Keep only the lines of the listing that include the word "enseñanza", and copy them.

=== Begin Enclosure ===

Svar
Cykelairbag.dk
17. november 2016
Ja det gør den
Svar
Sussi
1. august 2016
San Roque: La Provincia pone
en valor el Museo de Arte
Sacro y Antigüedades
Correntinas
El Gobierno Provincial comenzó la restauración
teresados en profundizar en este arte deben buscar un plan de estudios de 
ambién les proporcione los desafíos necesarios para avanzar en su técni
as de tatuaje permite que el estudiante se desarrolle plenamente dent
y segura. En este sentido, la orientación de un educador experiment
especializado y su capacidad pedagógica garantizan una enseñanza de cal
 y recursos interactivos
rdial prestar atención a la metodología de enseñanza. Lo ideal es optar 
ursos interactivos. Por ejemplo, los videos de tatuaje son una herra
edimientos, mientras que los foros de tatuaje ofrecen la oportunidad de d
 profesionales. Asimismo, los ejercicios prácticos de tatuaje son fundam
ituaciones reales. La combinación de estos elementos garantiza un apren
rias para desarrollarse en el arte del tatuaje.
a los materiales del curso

=== End Enclosure ===
=== Begin Enclosure ===

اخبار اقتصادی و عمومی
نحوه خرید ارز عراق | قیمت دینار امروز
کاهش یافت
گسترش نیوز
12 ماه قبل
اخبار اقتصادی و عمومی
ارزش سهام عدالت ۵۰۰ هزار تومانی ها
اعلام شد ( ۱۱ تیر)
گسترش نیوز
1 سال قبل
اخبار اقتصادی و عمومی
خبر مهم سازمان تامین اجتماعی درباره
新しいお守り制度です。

=== End Enclosure ===
=== Begin Enclosure ===

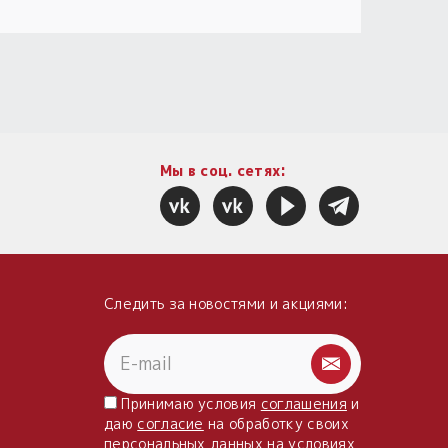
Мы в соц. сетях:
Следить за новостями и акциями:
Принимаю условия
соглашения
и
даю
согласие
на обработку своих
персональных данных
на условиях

=== End Enclosure ===

▶ Output for this exercise
especializado y su capacidad pedagógica garantizan una enseñanza de cal
rdial prestar atención a la metodología de enseñanza. Lo ideal es optar 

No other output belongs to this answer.